[Task brief] Work out how many lines below contain the word "Specialized", then give that number alone.

[Input for this task]
----

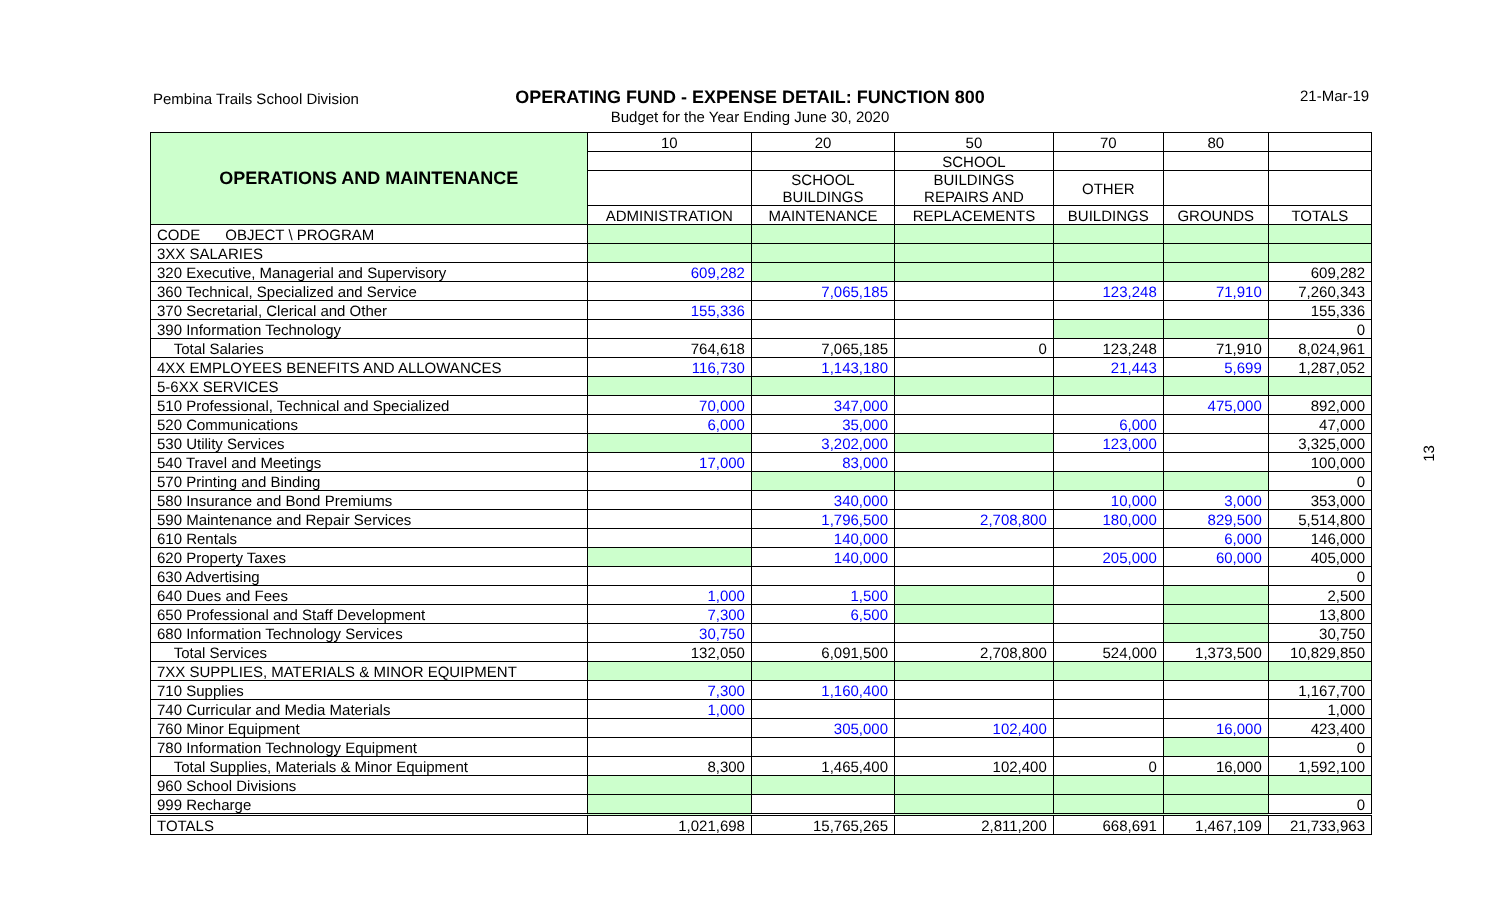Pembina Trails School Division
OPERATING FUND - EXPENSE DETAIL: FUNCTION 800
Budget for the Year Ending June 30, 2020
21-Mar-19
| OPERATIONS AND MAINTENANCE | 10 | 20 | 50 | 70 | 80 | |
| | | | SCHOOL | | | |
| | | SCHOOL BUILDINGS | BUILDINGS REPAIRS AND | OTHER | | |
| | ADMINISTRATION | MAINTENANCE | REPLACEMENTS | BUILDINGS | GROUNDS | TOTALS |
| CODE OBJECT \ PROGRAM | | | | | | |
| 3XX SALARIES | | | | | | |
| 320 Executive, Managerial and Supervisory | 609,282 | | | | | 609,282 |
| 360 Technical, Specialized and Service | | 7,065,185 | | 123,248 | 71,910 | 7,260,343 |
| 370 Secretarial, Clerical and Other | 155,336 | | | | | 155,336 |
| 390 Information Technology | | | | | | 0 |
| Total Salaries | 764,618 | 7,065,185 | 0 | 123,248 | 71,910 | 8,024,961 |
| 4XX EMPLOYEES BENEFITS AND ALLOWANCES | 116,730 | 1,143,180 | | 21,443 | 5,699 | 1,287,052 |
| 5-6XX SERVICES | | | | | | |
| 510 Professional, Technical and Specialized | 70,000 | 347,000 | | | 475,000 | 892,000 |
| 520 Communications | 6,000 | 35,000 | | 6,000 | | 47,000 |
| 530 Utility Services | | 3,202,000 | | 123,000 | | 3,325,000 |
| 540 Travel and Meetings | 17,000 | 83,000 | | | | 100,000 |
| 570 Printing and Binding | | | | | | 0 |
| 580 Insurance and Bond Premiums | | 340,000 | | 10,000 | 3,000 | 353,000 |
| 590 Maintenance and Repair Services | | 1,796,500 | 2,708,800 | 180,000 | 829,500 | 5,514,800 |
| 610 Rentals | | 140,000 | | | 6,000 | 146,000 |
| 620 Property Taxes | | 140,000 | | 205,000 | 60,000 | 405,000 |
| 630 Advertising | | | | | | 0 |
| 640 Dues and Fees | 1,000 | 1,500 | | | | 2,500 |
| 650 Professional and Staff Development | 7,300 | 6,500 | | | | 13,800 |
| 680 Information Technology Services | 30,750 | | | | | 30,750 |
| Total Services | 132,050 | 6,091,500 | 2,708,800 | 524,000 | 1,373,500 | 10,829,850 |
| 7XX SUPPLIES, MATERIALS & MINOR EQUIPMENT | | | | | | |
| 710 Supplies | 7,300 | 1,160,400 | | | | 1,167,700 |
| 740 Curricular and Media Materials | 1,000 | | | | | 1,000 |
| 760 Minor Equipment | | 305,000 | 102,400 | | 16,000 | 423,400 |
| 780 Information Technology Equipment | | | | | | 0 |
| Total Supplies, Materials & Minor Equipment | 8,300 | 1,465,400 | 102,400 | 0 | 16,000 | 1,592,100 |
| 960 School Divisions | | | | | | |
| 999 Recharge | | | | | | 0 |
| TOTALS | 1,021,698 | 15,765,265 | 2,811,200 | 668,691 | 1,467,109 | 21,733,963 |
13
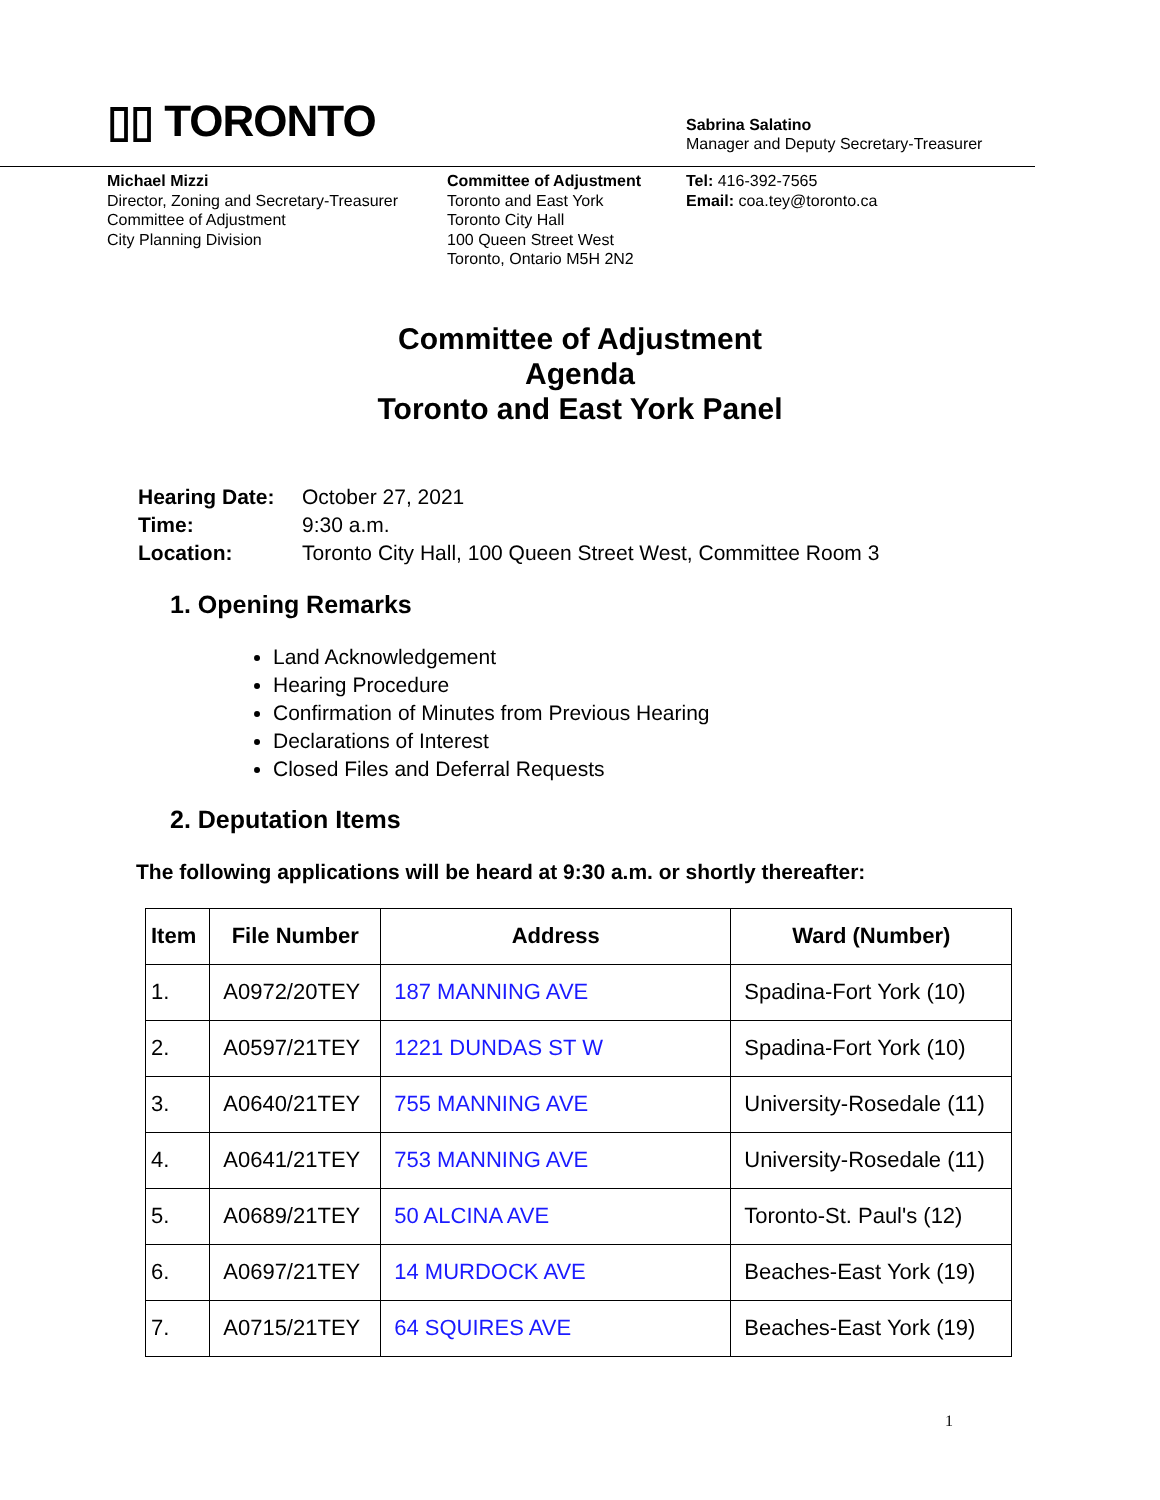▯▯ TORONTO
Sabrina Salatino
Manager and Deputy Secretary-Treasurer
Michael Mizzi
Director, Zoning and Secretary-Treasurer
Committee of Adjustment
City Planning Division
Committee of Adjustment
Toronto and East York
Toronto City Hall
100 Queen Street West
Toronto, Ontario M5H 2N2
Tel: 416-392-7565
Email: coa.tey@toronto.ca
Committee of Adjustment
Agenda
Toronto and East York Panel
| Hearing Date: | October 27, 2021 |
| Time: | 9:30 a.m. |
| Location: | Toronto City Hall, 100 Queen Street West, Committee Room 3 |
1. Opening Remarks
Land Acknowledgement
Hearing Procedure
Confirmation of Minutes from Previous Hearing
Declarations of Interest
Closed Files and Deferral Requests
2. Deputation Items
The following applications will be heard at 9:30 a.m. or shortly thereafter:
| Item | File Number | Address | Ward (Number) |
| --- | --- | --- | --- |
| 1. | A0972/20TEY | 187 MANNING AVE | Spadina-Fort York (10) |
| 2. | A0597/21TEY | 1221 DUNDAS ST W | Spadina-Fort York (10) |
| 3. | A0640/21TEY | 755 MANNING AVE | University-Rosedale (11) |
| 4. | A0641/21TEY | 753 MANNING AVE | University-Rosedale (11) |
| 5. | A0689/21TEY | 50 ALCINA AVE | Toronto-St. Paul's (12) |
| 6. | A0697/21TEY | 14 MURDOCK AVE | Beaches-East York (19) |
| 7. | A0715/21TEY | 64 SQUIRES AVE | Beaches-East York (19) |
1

----

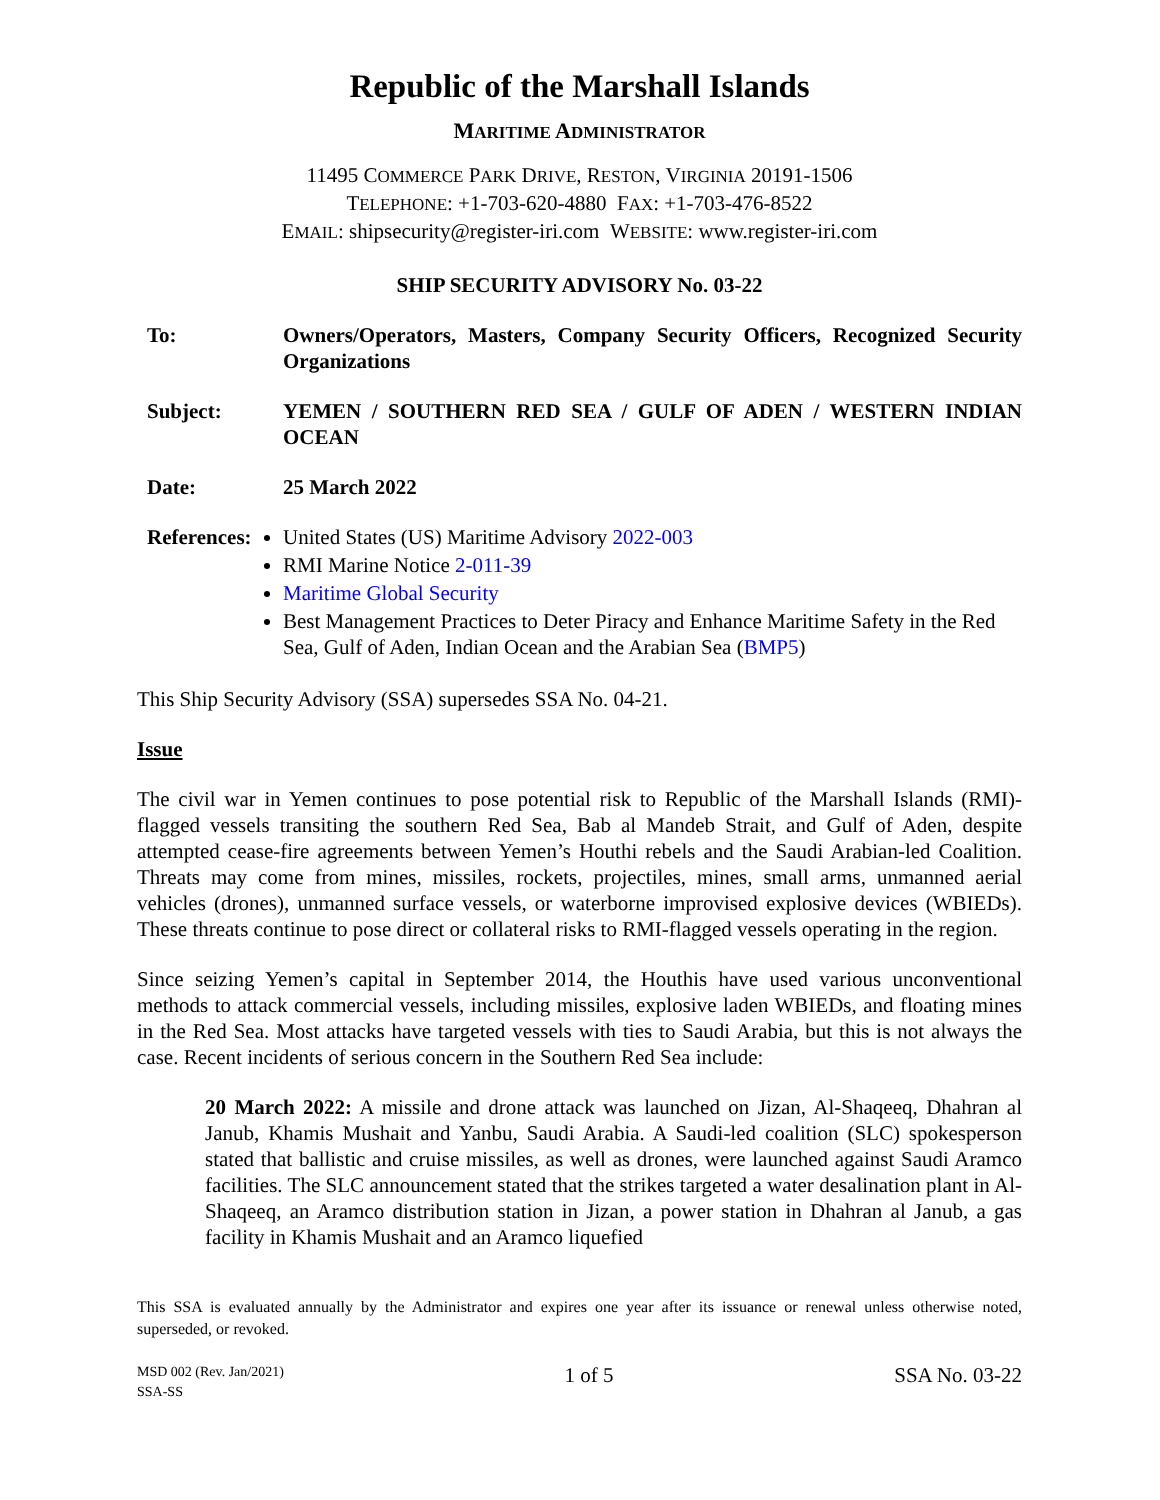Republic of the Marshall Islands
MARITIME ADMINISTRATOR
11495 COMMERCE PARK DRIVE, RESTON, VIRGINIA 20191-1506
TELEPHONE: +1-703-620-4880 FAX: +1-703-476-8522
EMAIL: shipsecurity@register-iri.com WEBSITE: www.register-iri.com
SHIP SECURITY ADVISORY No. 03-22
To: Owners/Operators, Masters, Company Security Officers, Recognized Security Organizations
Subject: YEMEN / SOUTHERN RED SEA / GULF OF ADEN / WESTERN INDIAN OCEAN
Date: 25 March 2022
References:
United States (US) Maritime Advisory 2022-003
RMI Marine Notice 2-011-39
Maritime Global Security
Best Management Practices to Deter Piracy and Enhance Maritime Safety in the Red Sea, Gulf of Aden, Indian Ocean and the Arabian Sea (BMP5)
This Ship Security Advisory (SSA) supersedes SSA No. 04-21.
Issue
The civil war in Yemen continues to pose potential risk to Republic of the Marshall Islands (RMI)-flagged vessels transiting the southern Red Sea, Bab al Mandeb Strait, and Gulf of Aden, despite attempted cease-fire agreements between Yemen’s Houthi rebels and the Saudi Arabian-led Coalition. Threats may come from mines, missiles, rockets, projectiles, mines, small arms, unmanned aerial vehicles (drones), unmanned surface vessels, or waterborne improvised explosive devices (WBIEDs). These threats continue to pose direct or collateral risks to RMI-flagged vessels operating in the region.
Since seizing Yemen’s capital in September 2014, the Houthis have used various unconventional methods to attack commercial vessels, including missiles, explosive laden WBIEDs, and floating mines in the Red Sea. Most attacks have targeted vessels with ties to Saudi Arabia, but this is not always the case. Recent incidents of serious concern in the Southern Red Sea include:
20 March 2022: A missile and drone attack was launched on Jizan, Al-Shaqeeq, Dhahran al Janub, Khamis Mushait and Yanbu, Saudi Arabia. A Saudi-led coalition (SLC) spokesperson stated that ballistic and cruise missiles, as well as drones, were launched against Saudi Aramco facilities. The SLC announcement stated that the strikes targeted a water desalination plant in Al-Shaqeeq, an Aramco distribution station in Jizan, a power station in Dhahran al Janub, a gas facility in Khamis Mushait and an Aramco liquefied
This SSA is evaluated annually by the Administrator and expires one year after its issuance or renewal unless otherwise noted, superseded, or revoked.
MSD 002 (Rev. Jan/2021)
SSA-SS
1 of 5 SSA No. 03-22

----

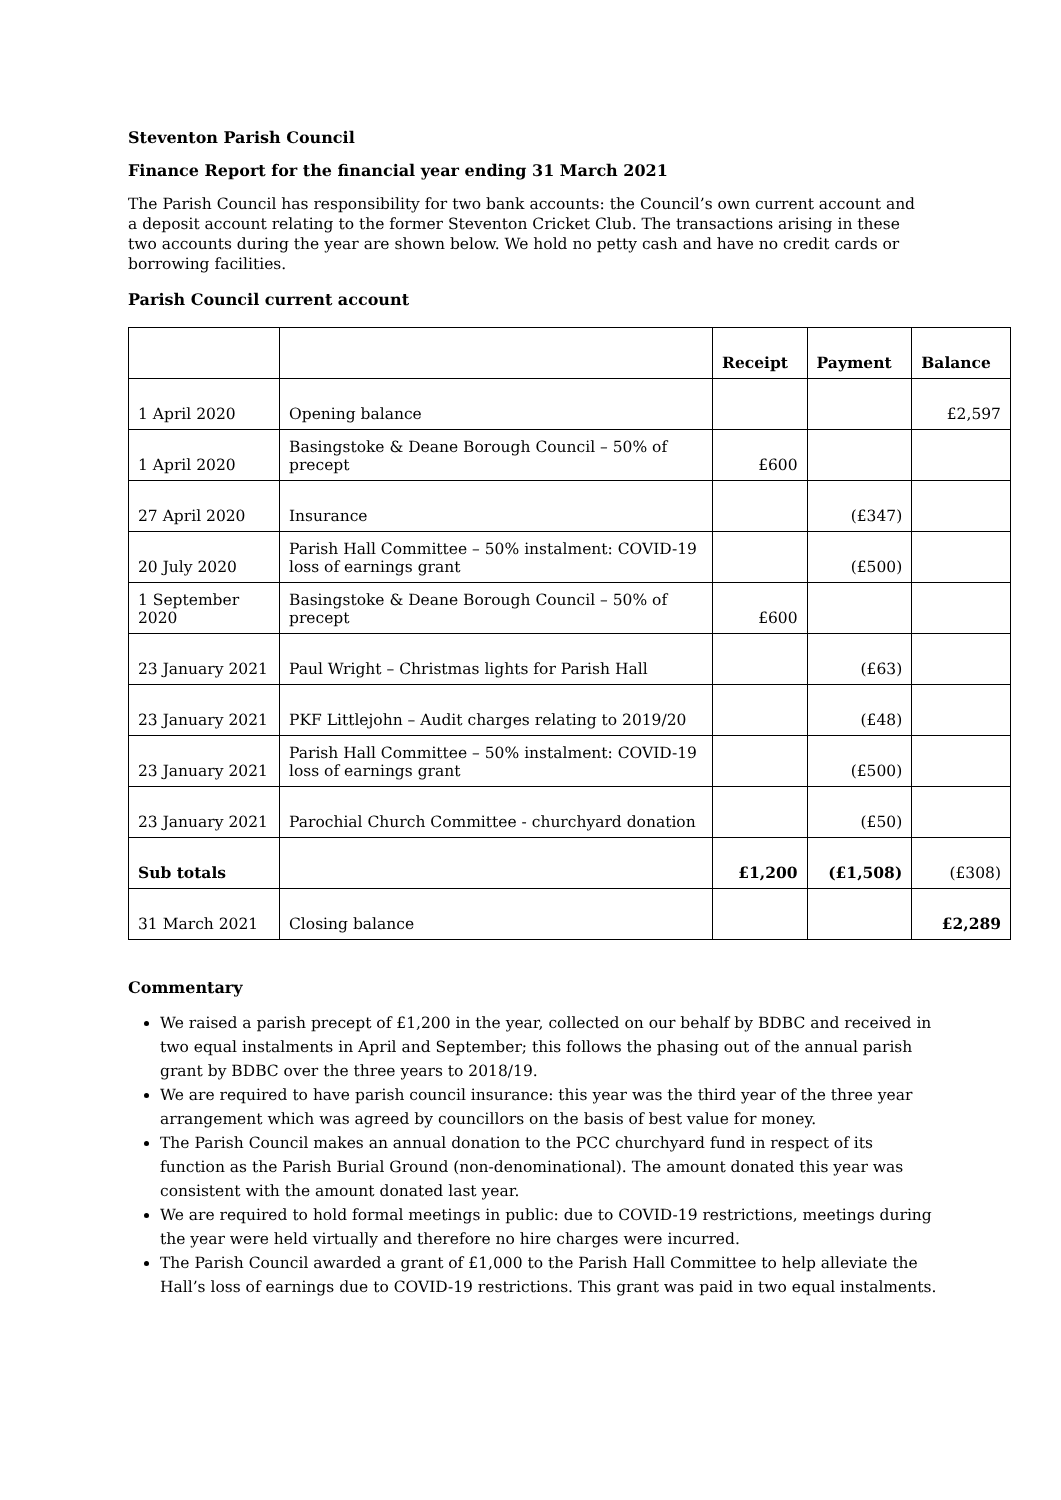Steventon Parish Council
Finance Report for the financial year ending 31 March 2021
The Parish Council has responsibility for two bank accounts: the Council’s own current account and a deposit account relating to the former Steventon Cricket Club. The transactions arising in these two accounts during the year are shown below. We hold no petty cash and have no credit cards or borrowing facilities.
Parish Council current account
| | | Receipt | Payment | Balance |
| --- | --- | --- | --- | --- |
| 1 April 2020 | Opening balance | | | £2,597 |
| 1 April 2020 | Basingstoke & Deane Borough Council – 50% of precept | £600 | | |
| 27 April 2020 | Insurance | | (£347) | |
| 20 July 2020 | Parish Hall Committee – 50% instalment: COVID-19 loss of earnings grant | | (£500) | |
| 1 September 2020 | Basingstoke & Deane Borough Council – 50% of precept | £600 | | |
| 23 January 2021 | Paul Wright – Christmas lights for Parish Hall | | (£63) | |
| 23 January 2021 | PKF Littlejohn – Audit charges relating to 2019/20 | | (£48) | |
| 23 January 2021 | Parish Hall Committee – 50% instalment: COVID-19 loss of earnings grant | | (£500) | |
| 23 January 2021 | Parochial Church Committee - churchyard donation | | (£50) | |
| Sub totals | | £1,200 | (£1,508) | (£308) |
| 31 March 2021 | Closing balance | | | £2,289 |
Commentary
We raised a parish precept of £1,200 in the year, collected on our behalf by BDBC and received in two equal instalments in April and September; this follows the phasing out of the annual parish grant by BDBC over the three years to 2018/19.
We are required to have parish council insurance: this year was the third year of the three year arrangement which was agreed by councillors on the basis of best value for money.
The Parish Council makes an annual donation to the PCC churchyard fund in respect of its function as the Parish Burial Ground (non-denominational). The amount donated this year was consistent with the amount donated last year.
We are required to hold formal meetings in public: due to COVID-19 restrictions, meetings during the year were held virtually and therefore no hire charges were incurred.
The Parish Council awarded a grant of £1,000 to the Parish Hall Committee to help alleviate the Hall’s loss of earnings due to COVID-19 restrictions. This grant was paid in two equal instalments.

----

[Solution to the exercise] 2